◆ **EXTRACT PROVIDED**
Here are 10 Ways to Teach Your Children

How to Save and Help Them Successfully Join the Next Generation of Home Buyers

April is financial literacy month, we wanted to take a moment to help lay the foundation for helping today’s children and young adults become the next generation to experience the joys and wealth-building benefits of home ownership. Since so many people are spending a little more time at home this is the perfect time to start.


Because in reality, personal finance and wealth—as well as how to build and manage it all—is a topic of conversation rarely covered in-depth. As a result, many children reach adulthood lacking the fundamentals they need to feel confident about their financial future.


With savings and other personal finance topics not being taught as a core part of school curriculum, it often falls on our shoulders as parents to teach our children how to manage money. So, to help you do just that, we’d like to offer a few simple tips to help you and your children start their future finances and journey to home ownership off on the right foot!


Here are 10 ways to teach your child the importance of savings: 

  1. Give them the right footsteps to follow in. As the one responsible for teaching your children how to save and handle their money, it’s important to reflect on how well you manage your own finances. After all, our children tend to mimic even our most subtle of actions, so it’s wise to go beyond a “do as I say and not as I do” approach, and ensure your financial habits reflect the advice you’re trying to pass on.


  1. Make their savings progress visual. Children are visual learners. So, to help them visualize the power and progress of saving money, use a clear jar or piggy bank to hold their savings. As an alternative, you can get them involved even more by turning this into a crafty, do-it-yourself opportunity by recycling and decorating their own container to use. Either way, being able to watch their money grow is a powerful visual. Plus, it can encourage your child to save even more so they can watch it fill up even faster!


  1. Help them open their own savings account. Once their savings begins to outgrow their piggy bank, opening a savings account for your child is a logical next step. Not only do they get to feel more prideful and grown up, having their own account gives them the opportunity to learn about all the ways a bank can help them today and in the future.


  1. Turn allowance(s) into an incentive. If you want to teach your child to build a solid work ethic and savings habits all at once, this is a great starting point. Just giving an allowance doesn’t teach the relationship between earning or saving money. So instead of just handing them the same thing each week or month, consider starting with a set amount of work and “allowance”, and then offer more for extra tasks they finish around the house. This way, instead of some abstract “reward”, an allowance becomes a tangible way to help show money is earned, not given.  For a list of allowance types (and suggestions on how much to pay for chores), check out this link.


  1. Teach your children to pay themselves first. As they begin to consistently earn their own money, setting aside a minimum percentage of everything they earn is a valuable habit to carry into adulthood. Doing so means that no matter what they earn now and, in the future, they are always mindful of setting aside at least, say, 10-20% of their income. After all, saving instead of making impulse purchases is like building muscle. When it comes time to save for a down payment for a home (or any future goal) in the future, they’ll already have the financial savvy and willpower to do so!


  1. The power of budgeting. Budgeting is an essential financial skill that needs to be developed as early as possible. Dividing money into “buckets” such as spending, short-term saving, saving, and giving is a great starting point. Develop a budget for your child to show them the importance of living within their means, no matter how small their earnings are. This will help foster financial discipline and is now easier than ever thanks to the dozens of simple budgeting apps on the market.

◆ **BRIEF A**
In the article on teaching children to save, rewrite the paragraph beginning "Make their savings progress visual" as a short bulleted list that keeps its main facts.
◆ **BRIEF B**
Transcribe, without any changes, the stretch of the article on teaching children to save from "April is financial" through "their financial future.".

◆ **ENTRIES SHOWN**
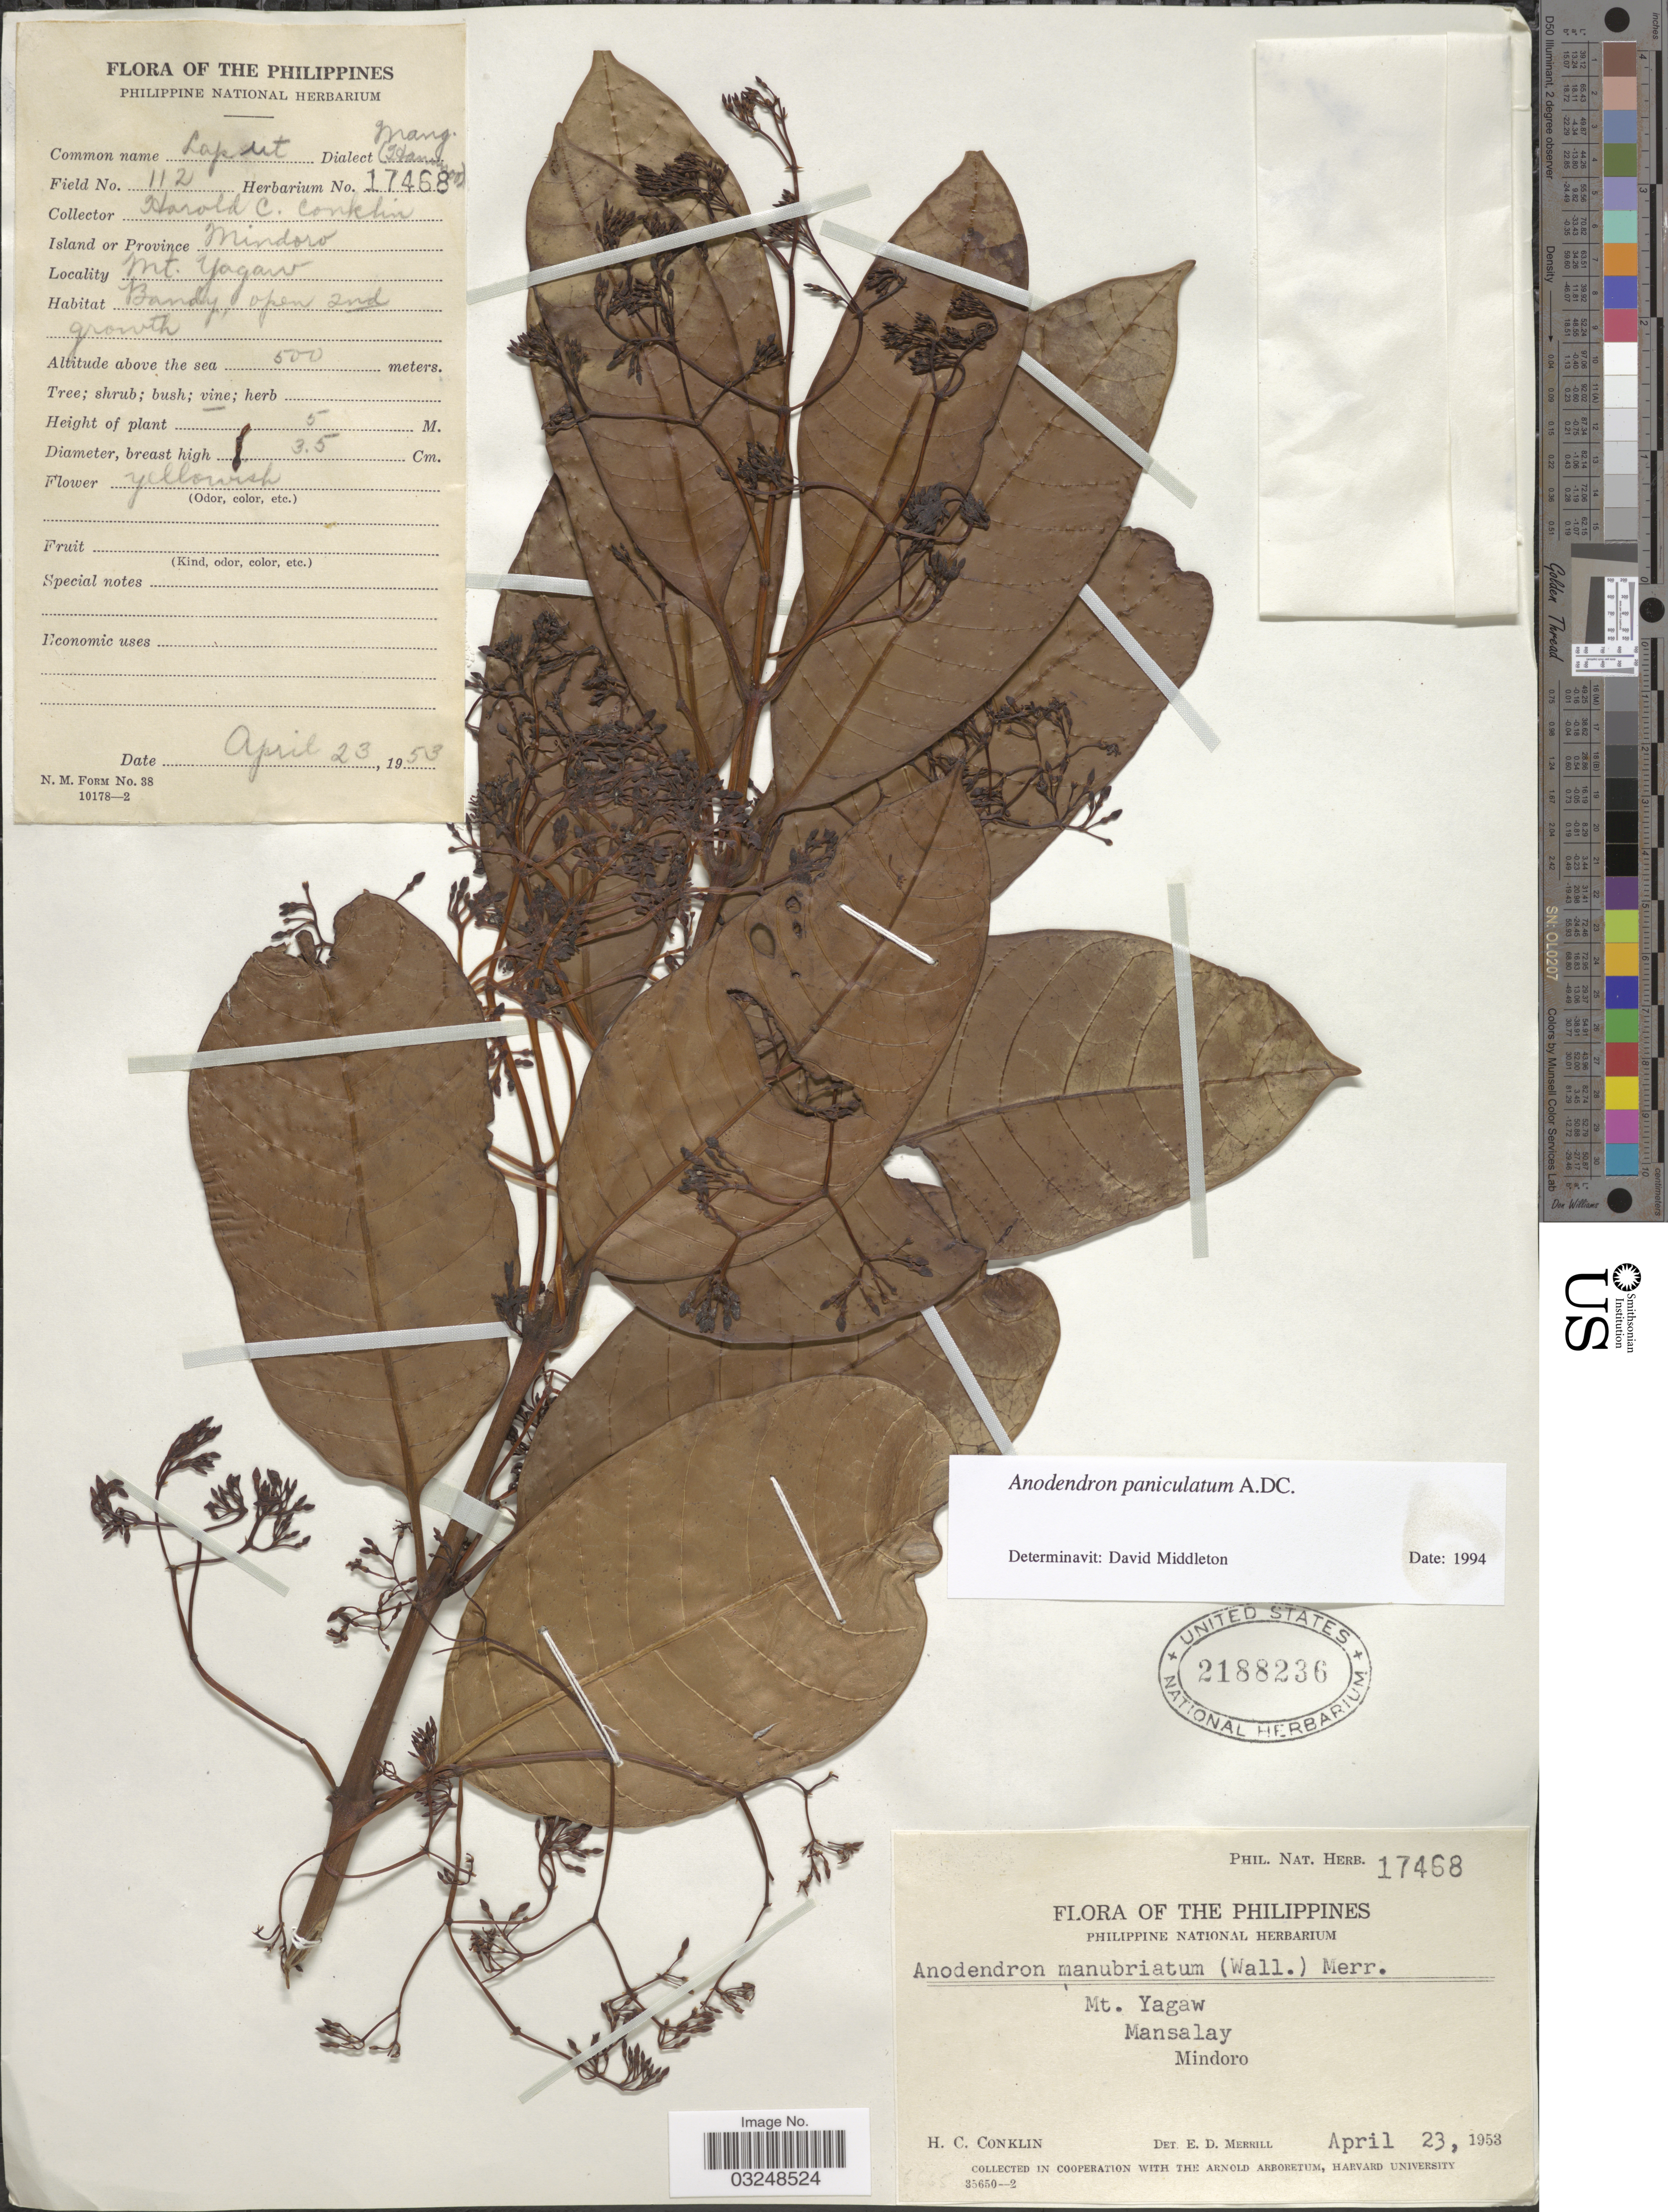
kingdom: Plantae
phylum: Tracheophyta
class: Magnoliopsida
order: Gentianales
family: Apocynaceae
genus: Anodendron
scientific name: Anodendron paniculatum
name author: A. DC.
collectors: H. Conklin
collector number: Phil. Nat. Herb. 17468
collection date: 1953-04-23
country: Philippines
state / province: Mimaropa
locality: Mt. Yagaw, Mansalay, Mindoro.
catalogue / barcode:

◆ **TASK SOLUTION A**
- Children are visual learners.
- Keep their savings in a clear jar or piggy bank so they can see it grow.
- As an alternative, let them recycle and decorate their own container.
- Seeing the money build up is a strong visual and can push them to save more so the container fills faster.

◆ **TASK SOLUTION B**
April is financial literacy month, we wanted to take a moment to help lay the foundation for helping today’s children and young adults become the next generation to experience the joys and wealth-building benefits of home ownership. Since so many people are spending a little more time at home this is the perfect time to start.


Because in reality, personal finance and wealth—as well as how to build and manage it all—is a topic of conversation rarely covered in-depth. As a result, many children reach adulthood lacking the fundamentals they need to feel confident about their financial future.